- Born: Wootton
- Baptised: 10 June 1817
- Died: 12 January 1892 (aged 75) Forest Gate
- Burial place: East London Cemetery
- Occupation: Manufacturing chemist
- Known for: Jeyes Fluid
- Spouse: Sarah Frances Weldon
- Children: Ten: four girls and six boys

= John Jeyes =

John Jeyes (1817–1892) was a chemical manufacturer, most famous for a disinfectant liquid, Jeyes Fluid. His name is also given to an award for chemistry in relation to the environment which is awarded every two years by the Royal Society of Chemistry.

John Jeyes was born in Wootton, Northamptonshire, the second son of Philadelphus Jeyes (1780–1828), a retail pharmacist, and Elizabeth, née Ward, daughter of a local landowner, and baptised on 10 June 1817.

Jeyes’s first venture into business came when he, his elder brother, also Philadelphus, and James Atkins, a local nurseryman, went into partnership in the early 1840s. It is not known how long this lasted but twenty years later Jeyes, by then married with six children, moved to London; in 1863 he was living in Finsbury. The 1871 census shows that he was now a manufacturing chemist, living at 100 Balaam Street, Plaistow. That year he set up the Jeyesine Oil and Paint Company Ltd., but it failed two years later.
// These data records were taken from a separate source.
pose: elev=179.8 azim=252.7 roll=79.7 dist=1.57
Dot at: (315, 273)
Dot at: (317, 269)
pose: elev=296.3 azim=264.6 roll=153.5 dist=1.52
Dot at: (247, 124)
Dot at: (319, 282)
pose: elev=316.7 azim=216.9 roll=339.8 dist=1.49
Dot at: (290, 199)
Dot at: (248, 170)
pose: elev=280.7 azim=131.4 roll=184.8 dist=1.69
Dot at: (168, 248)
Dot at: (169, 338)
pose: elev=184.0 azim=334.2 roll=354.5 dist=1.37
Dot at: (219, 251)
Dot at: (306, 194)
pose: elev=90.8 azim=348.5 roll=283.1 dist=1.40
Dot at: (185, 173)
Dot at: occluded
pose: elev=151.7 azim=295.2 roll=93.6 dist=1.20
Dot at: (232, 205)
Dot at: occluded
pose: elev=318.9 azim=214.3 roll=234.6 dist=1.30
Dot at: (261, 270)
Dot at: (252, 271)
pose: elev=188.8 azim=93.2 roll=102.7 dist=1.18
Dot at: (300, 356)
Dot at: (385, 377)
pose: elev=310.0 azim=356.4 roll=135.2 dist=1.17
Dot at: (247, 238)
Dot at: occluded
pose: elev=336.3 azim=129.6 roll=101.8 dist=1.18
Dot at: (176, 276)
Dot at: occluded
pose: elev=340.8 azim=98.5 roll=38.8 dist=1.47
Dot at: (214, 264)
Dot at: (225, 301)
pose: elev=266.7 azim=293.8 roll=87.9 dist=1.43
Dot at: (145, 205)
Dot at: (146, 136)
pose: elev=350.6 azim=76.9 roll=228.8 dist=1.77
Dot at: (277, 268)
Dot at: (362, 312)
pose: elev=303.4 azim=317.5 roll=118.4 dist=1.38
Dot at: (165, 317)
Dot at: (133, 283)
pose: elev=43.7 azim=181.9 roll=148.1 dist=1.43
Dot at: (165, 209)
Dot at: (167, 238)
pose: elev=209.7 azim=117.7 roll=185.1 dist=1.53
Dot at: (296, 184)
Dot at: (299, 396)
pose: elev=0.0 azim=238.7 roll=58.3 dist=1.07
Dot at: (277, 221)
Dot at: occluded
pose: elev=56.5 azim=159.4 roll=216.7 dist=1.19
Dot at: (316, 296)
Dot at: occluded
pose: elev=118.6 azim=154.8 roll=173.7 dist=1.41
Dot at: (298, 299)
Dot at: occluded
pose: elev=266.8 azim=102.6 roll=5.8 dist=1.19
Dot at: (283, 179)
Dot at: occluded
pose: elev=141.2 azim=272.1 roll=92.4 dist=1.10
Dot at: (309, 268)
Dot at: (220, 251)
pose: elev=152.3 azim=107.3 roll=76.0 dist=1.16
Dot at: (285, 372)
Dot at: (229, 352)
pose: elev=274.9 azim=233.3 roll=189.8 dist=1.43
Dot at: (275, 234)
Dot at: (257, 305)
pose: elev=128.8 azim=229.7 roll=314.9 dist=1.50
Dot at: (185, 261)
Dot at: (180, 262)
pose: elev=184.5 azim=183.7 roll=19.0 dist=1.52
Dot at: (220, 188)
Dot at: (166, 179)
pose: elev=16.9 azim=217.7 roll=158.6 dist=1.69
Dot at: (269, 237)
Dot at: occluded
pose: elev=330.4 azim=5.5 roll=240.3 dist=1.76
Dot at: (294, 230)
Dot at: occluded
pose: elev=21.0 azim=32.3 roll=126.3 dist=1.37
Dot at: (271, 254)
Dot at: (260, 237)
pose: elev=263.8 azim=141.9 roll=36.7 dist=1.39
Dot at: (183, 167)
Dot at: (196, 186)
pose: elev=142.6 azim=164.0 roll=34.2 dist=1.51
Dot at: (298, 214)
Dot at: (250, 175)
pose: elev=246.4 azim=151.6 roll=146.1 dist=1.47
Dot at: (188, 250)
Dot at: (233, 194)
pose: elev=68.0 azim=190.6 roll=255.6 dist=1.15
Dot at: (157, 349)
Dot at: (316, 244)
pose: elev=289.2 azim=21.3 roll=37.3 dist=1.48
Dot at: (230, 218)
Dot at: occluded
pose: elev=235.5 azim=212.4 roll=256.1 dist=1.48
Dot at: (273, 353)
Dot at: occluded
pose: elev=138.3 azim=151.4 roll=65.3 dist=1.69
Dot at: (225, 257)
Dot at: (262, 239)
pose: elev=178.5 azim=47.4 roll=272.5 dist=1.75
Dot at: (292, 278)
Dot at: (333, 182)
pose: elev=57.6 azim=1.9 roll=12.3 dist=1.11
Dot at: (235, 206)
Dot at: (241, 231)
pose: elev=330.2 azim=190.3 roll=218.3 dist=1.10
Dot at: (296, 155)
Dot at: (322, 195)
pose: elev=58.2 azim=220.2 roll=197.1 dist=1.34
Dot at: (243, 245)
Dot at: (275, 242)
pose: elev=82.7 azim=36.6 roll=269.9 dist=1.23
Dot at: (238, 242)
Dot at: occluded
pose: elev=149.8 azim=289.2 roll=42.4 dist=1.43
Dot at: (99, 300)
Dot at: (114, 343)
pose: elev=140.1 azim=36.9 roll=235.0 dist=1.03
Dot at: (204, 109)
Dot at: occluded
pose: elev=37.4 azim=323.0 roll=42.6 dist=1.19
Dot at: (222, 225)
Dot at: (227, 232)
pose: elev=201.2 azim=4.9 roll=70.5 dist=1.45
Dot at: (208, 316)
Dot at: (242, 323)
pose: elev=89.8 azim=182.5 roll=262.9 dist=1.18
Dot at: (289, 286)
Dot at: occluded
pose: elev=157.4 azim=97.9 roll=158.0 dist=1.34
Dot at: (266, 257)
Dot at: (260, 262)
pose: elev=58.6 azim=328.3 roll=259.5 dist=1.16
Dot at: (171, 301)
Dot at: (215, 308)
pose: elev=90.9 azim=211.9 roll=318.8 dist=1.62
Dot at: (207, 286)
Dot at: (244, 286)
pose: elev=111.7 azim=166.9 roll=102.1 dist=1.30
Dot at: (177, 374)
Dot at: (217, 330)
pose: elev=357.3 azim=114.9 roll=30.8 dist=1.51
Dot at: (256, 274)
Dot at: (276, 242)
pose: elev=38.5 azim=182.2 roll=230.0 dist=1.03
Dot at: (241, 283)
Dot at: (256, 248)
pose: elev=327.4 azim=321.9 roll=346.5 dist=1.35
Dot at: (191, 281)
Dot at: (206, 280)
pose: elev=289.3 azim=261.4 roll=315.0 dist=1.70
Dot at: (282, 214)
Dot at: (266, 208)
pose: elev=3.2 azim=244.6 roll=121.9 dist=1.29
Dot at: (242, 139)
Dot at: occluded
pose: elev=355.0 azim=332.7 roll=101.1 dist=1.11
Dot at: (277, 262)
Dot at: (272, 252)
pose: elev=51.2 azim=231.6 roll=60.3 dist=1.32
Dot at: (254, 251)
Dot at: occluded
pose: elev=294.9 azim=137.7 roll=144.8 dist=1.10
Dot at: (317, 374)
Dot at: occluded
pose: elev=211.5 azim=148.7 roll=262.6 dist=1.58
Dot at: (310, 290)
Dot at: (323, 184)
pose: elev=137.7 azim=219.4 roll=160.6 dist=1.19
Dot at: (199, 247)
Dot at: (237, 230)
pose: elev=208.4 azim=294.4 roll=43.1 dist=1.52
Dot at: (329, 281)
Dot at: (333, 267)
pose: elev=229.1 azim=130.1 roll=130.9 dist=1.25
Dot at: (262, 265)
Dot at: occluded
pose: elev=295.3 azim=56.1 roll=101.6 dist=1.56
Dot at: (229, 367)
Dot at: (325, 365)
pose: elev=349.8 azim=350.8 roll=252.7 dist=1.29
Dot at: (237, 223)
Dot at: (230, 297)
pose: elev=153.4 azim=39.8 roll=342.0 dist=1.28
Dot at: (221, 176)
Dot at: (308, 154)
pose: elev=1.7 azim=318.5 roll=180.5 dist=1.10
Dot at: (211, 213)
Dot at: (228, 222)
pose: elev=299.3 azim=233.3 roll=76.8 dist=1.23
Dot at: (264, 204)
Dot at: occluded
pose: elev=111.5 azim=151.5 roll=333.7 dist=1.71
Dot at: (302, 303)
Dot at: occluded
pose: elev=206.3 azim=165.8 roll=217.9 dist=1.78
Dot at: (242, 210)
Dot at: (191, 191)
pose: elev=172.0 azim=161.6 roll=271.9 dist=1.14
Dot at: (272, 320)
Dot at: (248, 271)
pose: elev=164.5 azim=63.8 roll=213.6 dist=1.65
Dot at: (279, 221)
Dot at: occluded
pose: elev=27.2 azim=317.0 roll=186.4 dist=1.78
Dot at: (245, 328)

Jeyes patented his disinfectant liquid in 1877. The product was made in a factory in the grounds of his home, Richmond House, in Plaistow. He and his son Walter also established Jeyes' Sanitary Compounds Company Ltd in 1879, but the firm went into voluntary liquidation in 1884; its assets were sold the following year to a successor company of the same name.

== Family ==

On 10 March 1846, John Jeyes married Sarah Frances Weldon at St Mary's Church, Stamford; they had ten children.

Jeyes died at his home, 5 Windsor Road, Forest Gate on 12 January 1892. He was buried in the same grave as his wife in the East London Cemetery.

== John Jeyes Award ==
The John Jeyes Award was founded in 1975 and is awarded every two years for chemistry in relation to the environment. The award was previously named the John Jeyes lectureship and was first awarded to Ralph Louis Wain in 1976. Nominated by members of the Royal Society of Chemistry, the winner is chosen by the Environment, Sustainability and Energy Division Awards committee and receives £2000, a medal and a certificate. They also complete a UK lecture tour.